Question

Find local maxima and local minima for the function \[f(x) = {x^3} - 3x\] .
A.Local max. at \[x = 1\] , local min. at \[x = - 1\]
B.Local max. at \[x = - 1\] local min. at \[x = 1\]
C.Local max. at \[x = - 1\] , no local min.
D.Local min. at \[x = 1\] , no local max.

Answer 1

Hint: Here we have to find the local maxima and local minima for the given function. For that, we will first find the derivative of the function. We will find all the possible points by putting\[f'(x) = 0\]. Then we will find the point of local maxima and local minima. For that, we will further differentiate \[f'(x)\]and then we will put all the points in\[f''(x)\]one by one. If\[f''(x) < 0\], then the point is called as the point of local maxima and if \[f''(x) > 0\], then the point is called as the point of local minima.

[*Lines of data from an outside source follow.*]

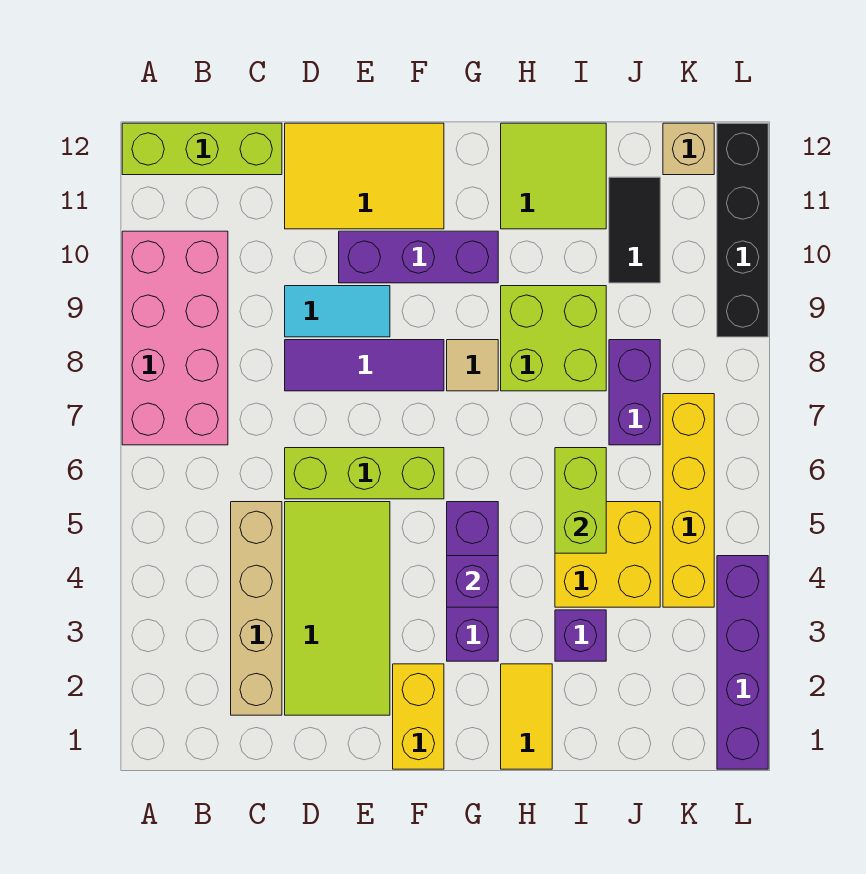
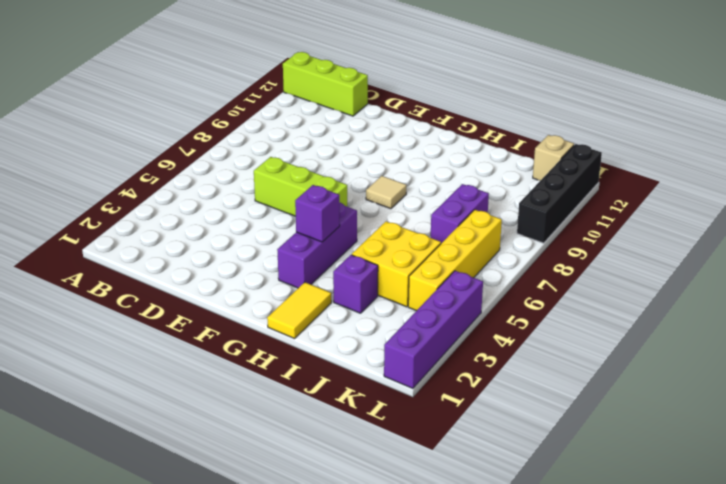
none -> pink brick A7:B10 level 1
none -> tan brick C2:C5 level 1
none -> lime tile D2:E5 level 1

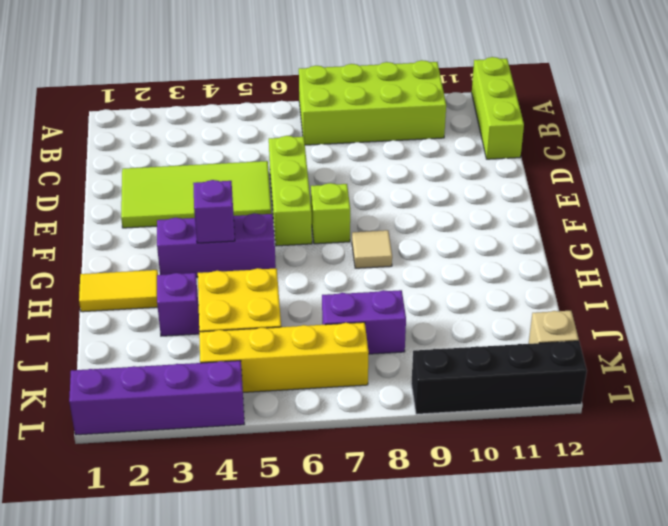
lime brick A7:B10 level 1 -> pink brick A7:B10 level 1
lime brick F7 level 1 -> none
none -> tan brick C2:C5 level 1
none -> purple tile D8:F8 level 1
none -> cyan tile D9:E9 level 1

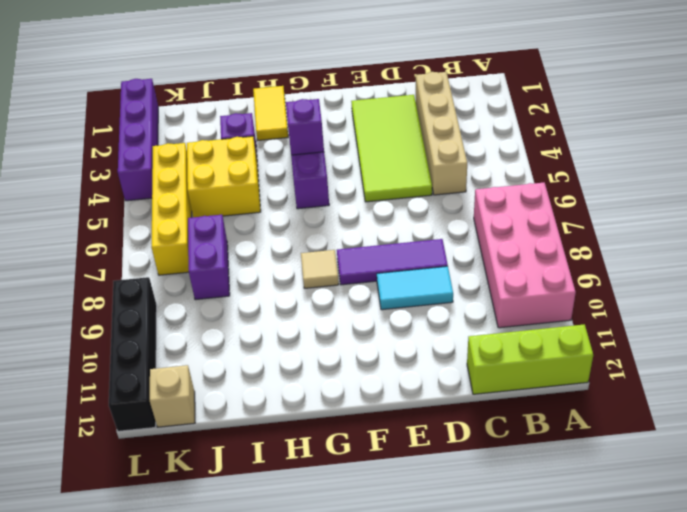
none -> lime brick D6:F6 level 1
none -> yellow tile D11:F12 level 1
none -> purple brick E10:G10 level 1

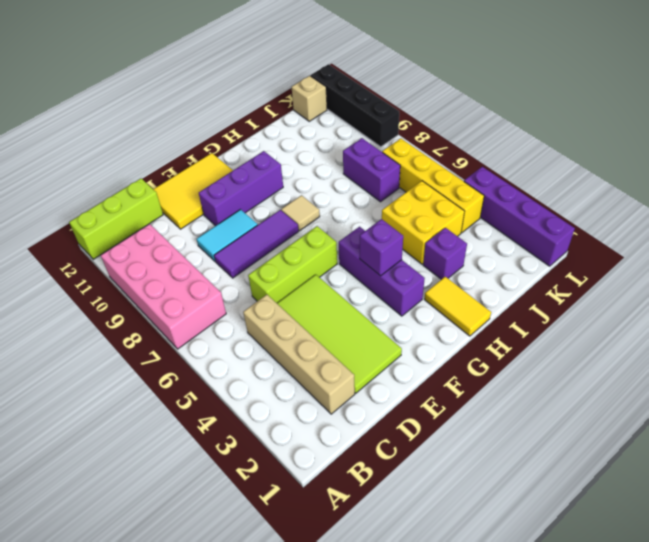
none -> yellow brick F1:F2 level 1
none -> lime brick H8:I9 level 1
none -> lime tile H11:I12 level 1

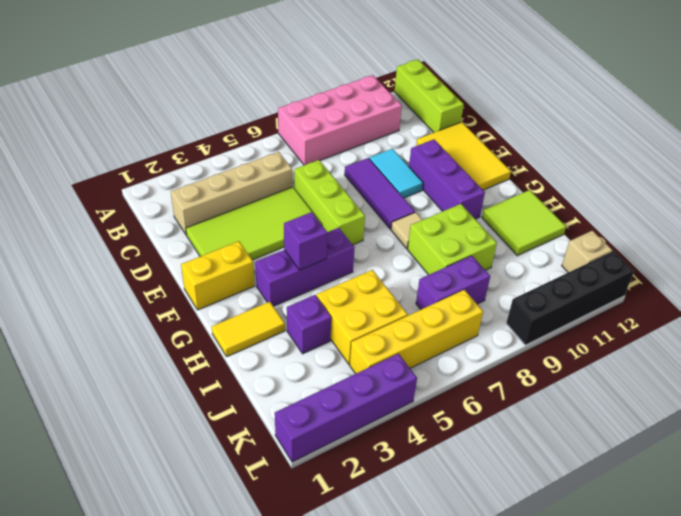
none -> black tile J10:J11 level 1
none -> lime brick I5:I6 level 2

Complete step-by-step answer:
Let’s first consider the given function.
\[f(x) = {x^3} - 3x\]
We will find all the points by differentiating the function \[f(x)\]and equating it with zero.
Differentiating function\[f(x)\]with respect to x, we get
\[f'(x) = 3{x^2} - 3\]
Now, we will equate \[f'(x)\] with zero.
\[f'(x) = 0\]
Putting value of \[f'(x)\] in the above equation, we get
\[3{x^2} - 3 = 0\]
We will simplify the equation further.
\[3({x^2} - 1) = 0\]
Now, we will factorize \[({x^2} - 1)\].
\[3(x - 1)(x + 1) = 0\]
We will now apply zero product rule to find all the possible points. So the possible points are :
\[\begin{array}{l}x - 1 = 0\\ \Rightarrow x = 1\end{array}\]
and
\[\begin{array}{l}x + 1 = 0\\ \Rightarrow x = - 1\end{array}\]
So the points are 1 and \[ - 1\].
Now, we will check which point is the point of local maxima and point of local minima. For that, we will differentiate \[f'(x)\] with respect to x.
\[\dfrac{{df'(x)}}{{dx}} = \dfrac{{d(3{x^2} - 3)}}{{dx}}\]
After differentiating both sides with respect to x, we get
\[f''(x) = 6x\]
Now, we will put all the points one by one in equation \[(1)\] .
First putting \[x = 1\] in\[f''(x)\], we get
\[f''(x) = 6 \times 1\]
\[f''(x) = 6\] , which is more than zero i.e. \[f''(x) > 0\]. So this point is the point of local minima.
Therefore,
\[x = 1\] is a point of local minima.
Now, putting \[x = - 1\]in \[f''(x)\]
\[f''(x) = 6 \times - 1\], which is less than zero i.e. \[f''(x) < 0\]. So this point is the point of local maxima.
Thus,
\[x = - 1\]is the point of local maxima.
Therefore, the local minima of function \[f(x)\] is 1 and the local maxima of function \[f(x)\]is -1.
Thus, the correct option is B.

Note: A point is said to be a local maximum point of a function \[f(x)\]at \[x = {x_0}\] when the value of \[f(x)\]at \[x = {x_0}\] is greater than the value of \[f(x)\]at all the points near to the point \[x = {x_0}\]. Similarly, a point is said to be local minimum point of a function \[f(x)\] at \[x = {x_0}\] when the value of \[f(x)\] at \[x = {x_0}\]is smaller than the value of \[f(x)\] at all the points near to the point \[x = {x_0}\].
The common mistake that occurs while solving this question is that sometimes we take the point as the local maximum point when we find \[f''(x) > 0\] after putting that point in \[f''(x)\] , which is wrong. If we get\[f''(x) > 0\] for point \[x = {x_0}\], then that point is a local minimum point but not a local maximum point.